**抜粋本文**
* * *
橋下氏、三浦瑠麗氏に「日本は国際政治学者の力が弱かったのではないか」と問題提起

 朝鮮半島情勢に揺れ続ける日本。8日放送のAbemaTV『橋下徹の即リプ!』で、橋下氏と国際政治学者の三浦瑠麗氏が日本の安全保障をめぐる議論の問題点を指摘した。


 まず橋下が「国家の安全を守ること、安全保障は国の一番重要な仕事。ロシアの考え方には与しないけれど、オリバー・ストーンがプーチン大統領にインタビューした本を読んで、国を守るとはこういうことなのか、これが国家の指導者だと思った。つまり、僕たちはいつも西側諸国の感覚で話すけど、ロシアの立場から見ると、韓国、日本、ヨーロッパと、周りをミサイルの体制で取り囲まれている。プーチンはその状況からロシアをどうするかを考えていく。日本の場合はそうではなくて、いつも9条から出発している」と指摘。

 すると三浦氏は「9条1項2項があって、軍は禁じているけれど、国の安全を確保することは禁じていないだろうということで、「必要最小限度」で自衛隊を持っている。そして、防衛費はGDPの1%以内ですよとか、武器の輸出はしません、といった基準を入れてきたが、この「必要最小限度」は、アメリカが何をしてくるかで揺れ動く。アメリカに"次の5年間はここまでしかしません"と言われたら、残りの部分は自衛隊が負わなくてはいけない。政府はその都度「安全保障環境の変化が」と言い、ハト派は"国民の恐怖を煽っている"と言う。そもそも憲法に一言も書いていない"日米同盟におけるアメリカがやってくれる度合い"も含めた憲法解釈をやろうとするのは不健全だ」と応じた。


 さらに橋下氏が、三浦氏の専門分野を念頭に「今まで日本で安全保障の分野の議論が弱かったのは、アメリカに頼りっきりだったからということと、国際政治学者の力が弱かったからだと思う。憲法9条があるから法律家が出てきてくだらんことばっかり言うんだけど、本来は安全保障を法律家に語らせたらだめなんです。9条を横に置いておいて、国の安全とはなんぞや、ということを国際政治学者が議論すべきなのに、あまりやってこなかったのではないか」と問題提起。

 三浦氏は「私の師匠のそのまた師匠は中立的なことを考えていた人で、西側にも東側にも与せず、しかも核抑止からも逃れられるような何かを目指していた。日本の国際政治学というのはアメリカの思想を輸入しちゃうか、理想論的なものにいくかのどちらかだった。でも輸入するということは翻訳するだけでなにも産み出してなので、もっと志を高く持って最先端の話をしなければならなかった。憲法学者が幅を効かせる中で、憲法解釈まではいじれないけど、必要なことは言わないといけなかった」と説明。橋下氏は「憲法を無視して言い訳じゃないし、憲法9条の解釈もやらないといけないけど、そこは政治家も含めて一緒に組んで、国際政治学者は枠を離れて国の安全保障はなんぞやと、そして9条に対してどうするんですかというところで法律家が出てきて、現実的な国際安全保障環境と憲法のどう隙間を解釈で埋めていくかを議論するのが本来の姿なのに、いきなり憲法だけで行くからいけない」とコメントした。
* * *
保存済みエントリ
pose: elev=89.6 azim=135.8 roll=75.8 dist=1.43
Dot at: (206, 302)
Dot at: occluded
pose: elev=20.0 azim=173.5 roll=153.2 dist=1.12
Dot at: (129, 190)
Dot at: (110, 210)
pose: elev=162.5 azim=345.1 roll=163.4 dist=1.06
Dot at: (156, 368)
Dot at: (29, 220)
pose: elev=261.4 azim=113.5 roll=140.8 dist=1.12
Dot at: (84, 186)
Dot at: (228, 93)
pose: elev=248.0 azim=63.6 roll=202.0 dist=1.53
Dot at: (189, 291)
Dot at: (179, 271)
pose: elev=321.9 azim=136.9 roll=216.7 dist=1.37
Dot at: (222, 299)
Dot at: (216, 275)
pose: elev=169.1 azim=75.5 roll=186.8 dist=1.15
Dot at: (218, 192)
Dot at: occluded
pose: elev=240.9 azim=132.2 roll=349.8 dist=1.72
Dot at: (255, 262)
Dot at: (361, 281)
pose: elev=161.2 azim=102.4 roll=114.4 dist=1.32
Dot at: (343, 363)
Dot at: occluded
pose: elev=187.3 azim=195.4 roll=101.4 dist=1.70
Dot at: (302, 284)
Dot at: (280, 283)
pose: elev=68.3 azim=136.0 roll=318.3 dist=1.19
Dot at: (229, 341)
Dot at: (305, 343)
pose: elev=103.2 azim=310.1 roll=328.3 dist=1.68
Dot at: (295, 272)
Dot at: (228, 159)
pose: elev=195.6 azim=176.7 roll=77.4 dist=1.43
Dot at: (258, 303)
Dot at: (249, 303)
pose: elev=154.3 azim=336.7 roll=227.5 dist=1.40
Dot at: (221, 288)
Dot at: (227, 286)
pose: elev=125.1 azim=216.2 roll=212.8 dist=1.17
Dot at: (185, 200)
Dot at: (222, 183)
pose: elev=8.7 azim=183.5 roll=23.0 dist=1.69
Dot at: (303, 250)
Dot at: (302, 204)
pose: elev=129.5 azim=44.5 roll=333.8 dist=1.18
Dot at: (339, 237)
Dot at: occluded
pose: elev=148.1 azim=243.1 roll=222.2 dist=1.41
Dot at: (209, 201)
* * *
**課題内容**
安全保障をめぐる対談記事から、「朝鮮半島情勢に揺れ続ける日本」で始まり「たのではないか」と問題提起。」で終わる部分を、一字も変えずに書き出してください。

**回答**
朝鮮半島情勢に揺れ続ける日本。8日放送のAbemaTV『橋下徹の即リプ!』で、橋下氏と国際政治学者の三浦瑠麗氏が日本の安全保障をめぐる議論の問題点を指摘した。


 まず橋下が「国家の安全を守ること、安全保障は国の一番重要な仕事。ロシアの考え方には与しないけれど、オリバー・ストーンがプーチン大統領にインタビューした本を読んで、国を守るとはこういうことなのか、これが国家の指導者だと思った。つまり、僕たちはいつも西側諸国の感覚で話すけど、ロシアの立場から見ると、韓国、日本、ヨーロッパと、周りをミサイルの体制で取り囲まれている。プーチンはその状況からロシアをどうするかを考えていく。日本の場合はそうではなくて、いつも9条から出発している」と指摘。

 すると三浦氏は「9条1項2項があって、軍は禁じているけれど、国の安全を確保することは禁じていないだろうということで、「必要最小限度」で自衛隊を持っている。そして、防衛費はGDPの1%以内ですよとか、武器の輸出はしません、といった基準を入れてきたが、この「必要最小限度」は、アメリカが何をしてくるかで揺れ動く。アメリカに"次の5年間はここまでしかしません"と言われたら、残りの部分は自衛隊が負わなくてはいけない。政府はその都度「安全保障環境の変化が」と言い、ハト派は"国民の恐怖を煽っている"と言う。そもそも憲法に一言も書いていない"日米同盟におけるアメリカがやってくれる度合い"も含めた憲法解釈をやろうとするのは不健全だ」と応じた。


 さらに橋下氏が、三浦氏の専門分野を念頭に「今まで日本で安全保障の分野の議論が弱かったのは、アメリカに頼りっきりだったからということと、国際政治学者の力が弱かったからだと思う。憲法9条があるから法律家が出てきてくだらんことばっかり言うんだけど、本来は安全保障を法律家に語らせたらだめなんです。9条を横に置いておいて、国の安全とはなんぞや、ということを国際政治学者が議論すべきなのに、あまりやってこなかったのではないか」と問題提起。